▶ [YOUR ASSIGNMENT]: Reproduce the lines below from the one that contains "wood panel <box>137,419,280,531</box>" through the end, inclusive, and add nothing.

▶ [RECORDS SHOWN]:
————
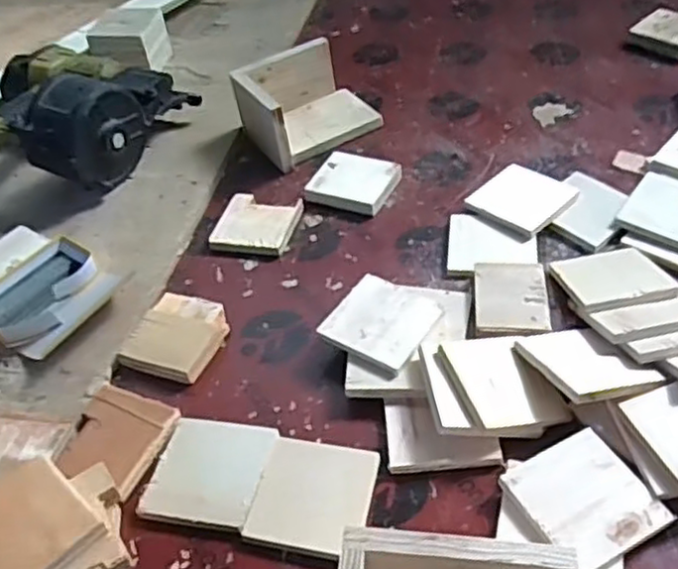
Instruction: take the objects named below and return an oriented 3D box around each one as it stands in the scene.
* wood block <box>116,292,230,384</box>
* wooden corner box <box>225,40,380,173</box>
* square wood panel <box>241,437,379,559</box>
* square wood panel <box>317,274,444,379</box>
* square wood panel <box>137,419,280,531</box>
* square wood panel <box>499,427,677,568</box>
[{"bbox_3d":[-0.158,0.050,0.697,0.086,0.019,0.094,15,48,19],"label":"wood block"},{"bbox_3d":[-0.040,-0.245,0.922,0.162,0.086,0.119,-26,49,-20],"label":"wooden corner box"},{"bbox_3d":[-0.021,0.169,0.568,0.091,0.008,0.091,8,46,12],"label":"square wood panel"},{"bbox_3d":[0.038,0.035,0.656,0.089,0.009,0.090,26,56,27],"label":"square wood panel"},{"bbox_3d":[-0.107,0.156,0.588,0.091,0.009,0.092,7,46,12],"label":"square wood panel"},{"bbox_3d":[0.186,0.160,0.533,0.092,0.013,0.092,-23,48,-17],"label":"square wood panel"}]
————
▶ [COMPLETED TASK]:
* square wood panel <box>137,419,280,531</box>
* square wood panel <box>499,427,677,568</box>
[{"bbox_3d":[-0.158,0.050,0.697,0.086,0.019,0.094,15,48,19],"label":"wood block"},{"bbox_3d":[-0.040,-0.245,0.922,0.162,0.086,0.119,-26,49,-20],"label":"wooden corner box"},{"bbox_3d":[-0.021,0.169,0.568,0.091,0.008,0.091,8,46,12],"label":"square wood panel"},{"bbox_3d":[0.038,0.035,0.656,0.089,0.009,0.090,26,56,27],"label":"square wood panel"},{"bbox_3d":[-0.107,0.156,0.588,0.091,0.009,0.092,7,46,12],"label":"square wood panel"},{"bbox_3d":[0.186,0.160,0.533,0.092,0.013,0.092,-23,48,-17],"label":"square wood panel"}]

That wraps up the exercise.